Hugh Thomson

The jab that saved countless lives 300 years ago

Jo Willett describes how Lady Mary Wortley Montagu pioneered smallpox inoculation in Britain, having learned of the technique in Turkey

‘Lady Mary Wortley Montagu in Turkish dress’ by Jean-Étienne Liotard. Credit: Alamy 
issue 24 April 2021

This timely book celebrates one of the most remarkable women of the 18th century. Lady Mary Wortley Montagu was so impressed by the Turkish technique of ‘engraftment’ to prevent smallpox that in 1721, exactly 300 years ago, she arranged for the first such inoculation in England — and, even more controversially, had it carried out on her own three-year-old daughter.
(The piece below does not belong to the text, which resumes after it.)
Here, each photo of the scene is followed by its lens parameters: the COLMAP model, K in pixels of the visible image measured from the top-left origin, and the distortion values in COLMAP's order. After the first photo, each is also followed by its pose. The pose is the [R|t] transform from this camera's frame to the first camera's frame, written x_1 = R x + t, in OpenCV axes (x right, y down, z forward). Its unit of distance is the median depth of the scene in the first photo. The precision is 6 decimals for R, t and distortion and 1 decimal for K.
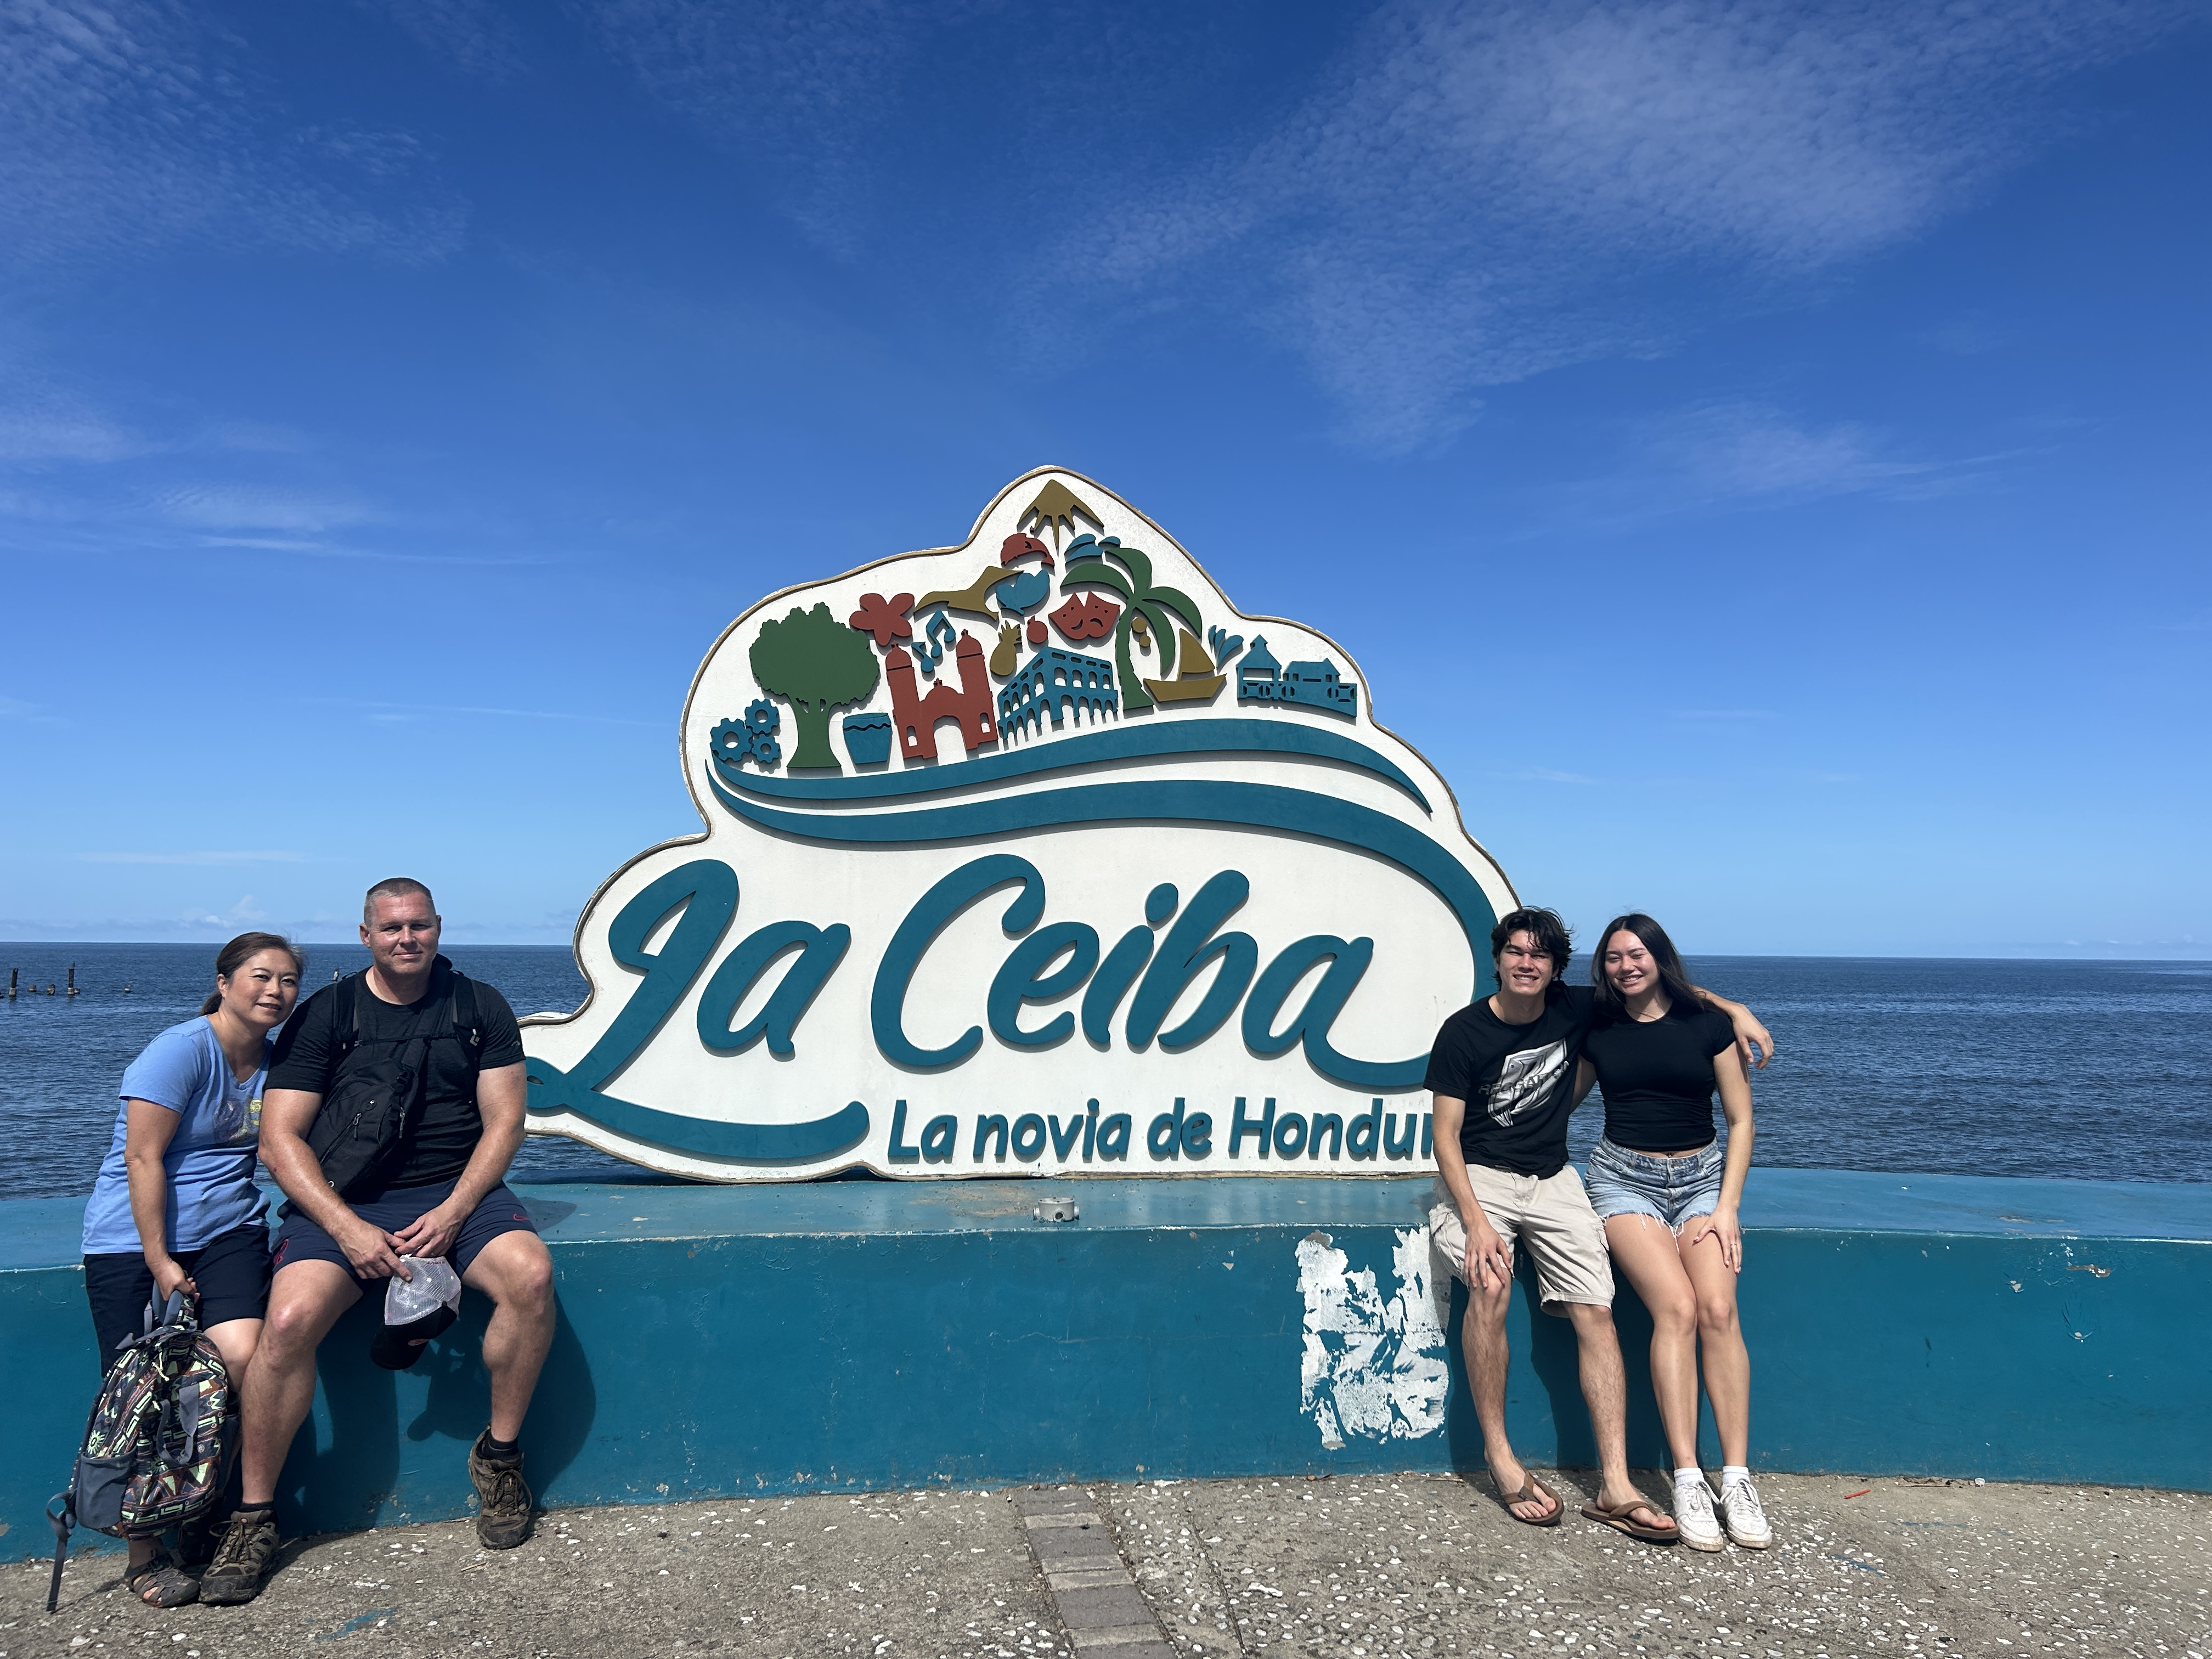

Smallpox pus from a sufferer was carried in a walnut shell and applied to a cut made in her daughter’s arm.

She discovered the technique too late to use it on herself. As a young woman and court beauty, she had contracted smallpox during one of the frequent epidemics that swept London, leaving her scarred and without any eyebrows. This gave her what contemporaries described as ‘the Wortley stare’, a penetrating gaze which, allied with her fierce intelligence, made her a formidable proposition.

Together with Princess Caroline, the wife of the future George II, she embarked on a campaign to persuade a deeply reluctant British public that the process was safe.